Jarek Poplawski wrote:
> Karl Hiramoto wrote, On 02/17/2009 01:53 PM:
>
>
>> Jarek Poplawski wrote:
>>
>>> On Tue, Feb 17, 2009 at 12:49:07PM +0100, Karl Hiramoto wrote:
>>> ...
>>>
>>>
>>>> A side note: so far the original patch i sent works in all cases i have
>>>> tested, but fails with tcpdump. I suspect its because the skb gets cloned.
>>>>
>>>>
>>> If there is something readable from this tcpdump, it should be helpful
>>> to see a packet for working and non-working case during such ping
>>> (with -nXX option).
>>> Jarek P.
>>>
>>>
>> Note: I have the patches i sent applied, plus the "skb->mac_header -=
>> VLAN_HLEN;" patch from Jarek on 2.6.28.4
>>
>> Doing a tcpdump simultaneously on the atm and eth0.1 on the linux router.
>>
>
> Nice job. Since tcpdump sees corrupted data, and we don't know if it's
> before or after hitting the driver I'd suggest to try full skb_copy()
> yet. So could you try if with your patch + the patch below tcpdump
> still breaks these things?
>
> BTW, I wonder what IXP400 config options do you use (especially
> CONFIG_IXP400_ETH_SKB_RECYCLE)?
>
> Jarek P.

Thanks for the replies. Jarek, the last debugging patch you sent did
not work. It did give me a good hint though. The attached patch in for
AF_PACKET receive in the when tcpdump is active and which calls
skb_clone() did fix my issue.


CONFIG_IXP400_ETH_SKB_RECYCLE does not exist in the code i have.. From
what i downloaded from intel, i stripped out all the stuff that is not
having to do with ATM. The functionalities of ixp4xx_qmgr ixp4xx_npe
and ixp4xx_eth are now in the mainline kernel. Ideally it would be
nice to get what this library does with the atm hardware into the
mainline, however the code in it's current state would not meet kernel
standards, and is quite a mess.


But yes, the skb->data is recycled in a memory pool, and i think i
noticed a few times packets that were corrupt, were really pointing to
old recycled packets. I haven't confirmed this yet though.

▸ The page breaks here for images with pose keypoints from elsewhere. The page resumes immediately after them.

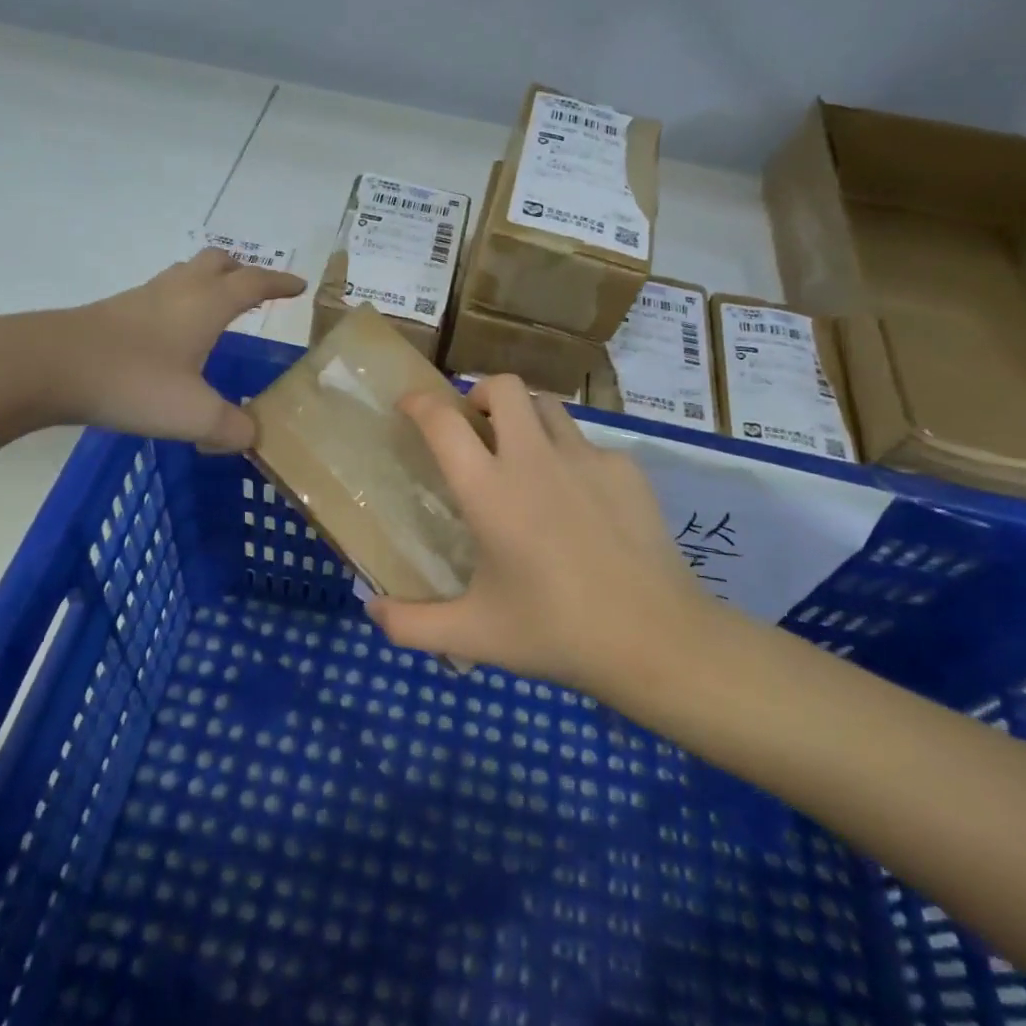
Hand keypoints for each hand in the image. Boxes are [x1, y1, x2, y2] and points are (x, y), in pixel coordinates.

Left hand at [46, 249, 305, 448]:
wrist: (47, 366)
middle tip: (256, 291)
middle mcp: (176, 292)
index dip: (279, 283)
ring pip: (183, 276)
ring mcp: (140, 300)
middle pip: (216, 263)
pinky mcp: (112, 315)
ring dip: (206, 284)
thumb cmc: (133, 382)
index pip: (253, 283)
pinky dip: (177, 306)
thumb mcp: (195, 415)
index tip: (298, 286)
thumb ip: (232, 428)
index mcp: (206, 306)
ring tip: (217, 311)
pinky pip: (157, 298)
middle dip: (241, 271)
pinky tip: (171, 339)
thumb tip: (250, 436)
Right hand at [366, 376, 723, 704]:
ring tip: (523, 457)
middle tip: (473, 427)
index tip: (408, 406)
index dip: (418, 403)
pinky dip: (569, 458)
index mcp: (489, 491)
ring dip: (524, 418)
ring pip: (548, 407)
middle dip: (479, 393)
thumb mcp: (473, 635)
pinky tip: (578, 504)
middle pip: (503, 386)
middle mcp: (534, 459)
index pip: (442, 422)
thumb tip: (370, 611)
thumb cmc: (555, 633)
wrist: (655, 639)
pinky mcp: (626, 470)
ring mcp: (586, 458)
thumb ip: (410, 625)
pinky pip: (587, 445)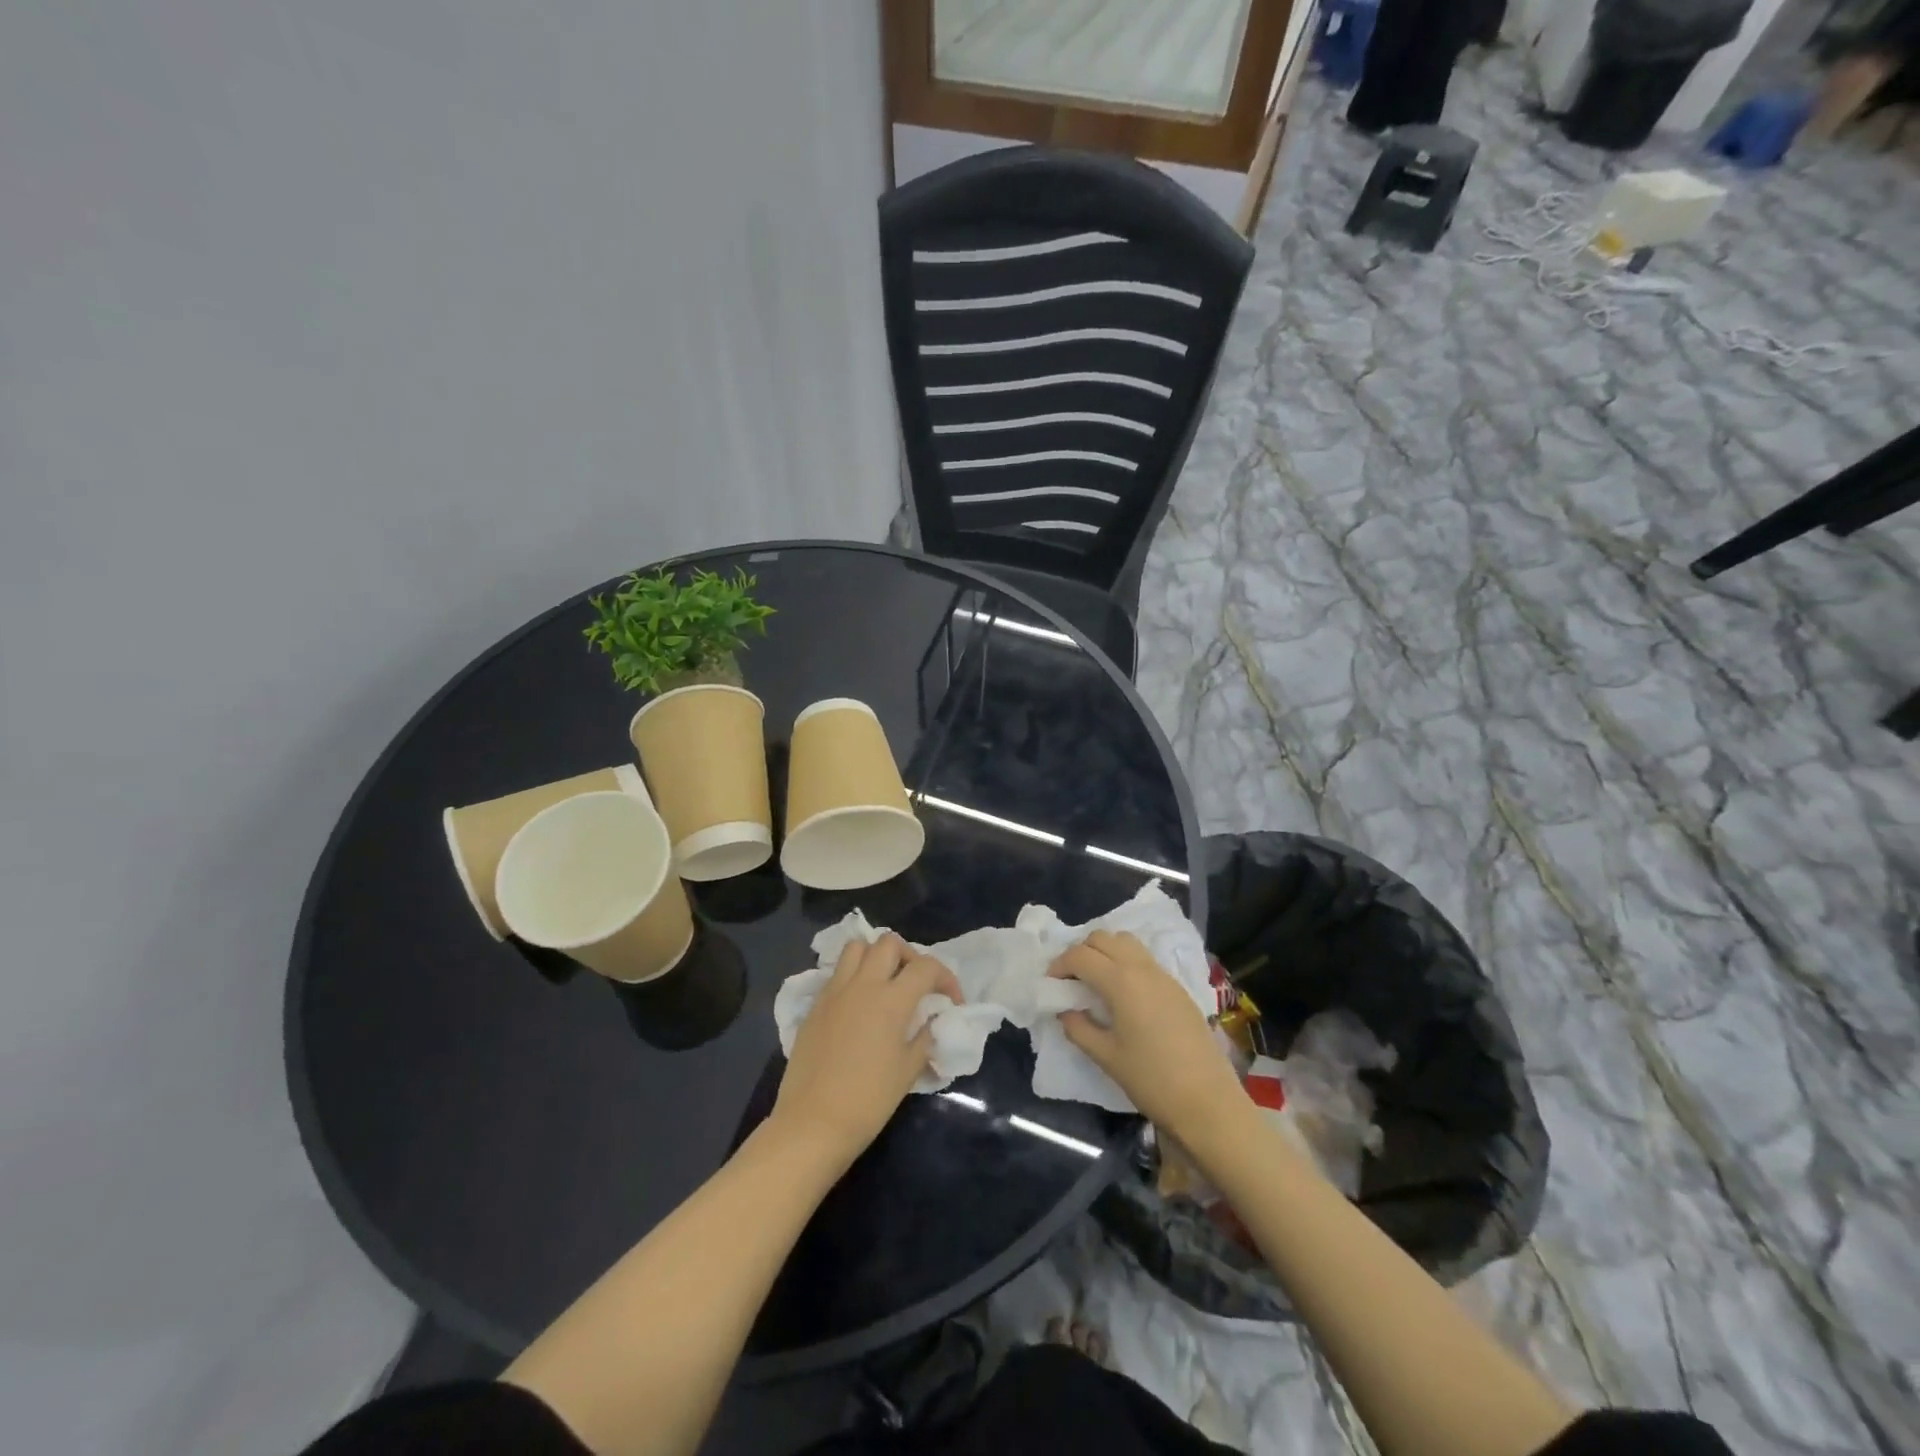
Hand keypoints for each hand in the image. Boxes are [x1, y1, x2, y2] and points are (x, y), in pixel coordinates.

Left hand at [772, 934, 962, 1165]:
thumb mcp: (908, 1070)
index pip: (926, 967)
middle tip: (916, 984)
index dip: (946, 979)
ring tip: (885, 983)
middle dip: (910, 956)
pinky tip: (859, 1004)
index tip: (952, 1002)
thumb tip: (930, 1023)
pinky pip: (837, 972)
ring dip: (876, 956)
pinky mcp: (815, 1005)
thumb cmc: (868, 1101)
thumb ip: (924, 1037)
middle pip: (889, 943)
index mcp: (891, 1000)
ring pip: (857, 947)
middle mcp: (862, 985)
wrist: (812, 1123)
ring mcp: (834, 991)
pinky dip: (853, 975)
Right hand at [1049, 931, 1242, 1139]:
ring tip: (1096, 981)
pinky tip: (1123, 994)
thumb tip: (1065, 1011)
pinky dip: (1125, 963)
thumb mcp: (1106, 1056)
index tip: (1050, 984)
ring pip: (1126, 942)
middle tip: (1070, 980)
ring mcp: (1164, 976)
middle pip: (1103, 938)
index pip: (1080, 956)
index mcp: (1121, 981)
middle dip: (1081, 952)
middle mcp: (1142, 968)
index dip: (1059, 965)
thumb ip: (1079, 1028)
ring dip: (1105, 952)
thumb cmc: (1152, 1080)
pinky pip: (1144, 959)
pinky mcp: (1178, 988)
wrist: (1208, 1102)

I did eliminate the first patch i sent
http://lkml.org/lkml/2009/2/16/163 to __vlan_put_tag()

And now only use the patch Jarek sent: http://lkml.org/lkml/2009/2/17/104

Now i don't have any problems with the vlan tags after changing my atm
driver to do skb_reserve() like:

skb = dev_alloc_skb(size + NET_SKB_PAD);

skb_reserve(skb, NET_SKB_PAD);


So something with my driver causes skb_clone() to corrupt the packet
but calling skb_copy() instead keeps everything working. There are
definitely other cases where skb_clone() is called so really have to fix
this in the atm_dev, but not really sure at the moment where to look next.


Thanks.
--
Karl


diff -Naurp linux-2.6.28.4.a/net/packet/af_packet.c linux-2.6.28.4.b/net/packet/af_packet.c
--- linux-2.6.28.4.a/net/packet/af_packet.c 2009-02-06 22:47:45.000000000 +0100
+++ linux-2.6.28.4.b/net/packet/af_packet.c 2009-02-18 16:10:08.000000000 +0100
@@ -524,7 +524,7 @@ static int packet_rcv(struct sk_buff *sk
goto drop_n_acct;

if (skb_shared(skb)) {
- struct sk_buff *nskb = skb_clone(skb, GFP_ATOMIC);
+ struct sk_buff *nskb = skb_copy(skb, GFP_ATOMIC);
if (nskb == NULL)
goto drop_n_acct;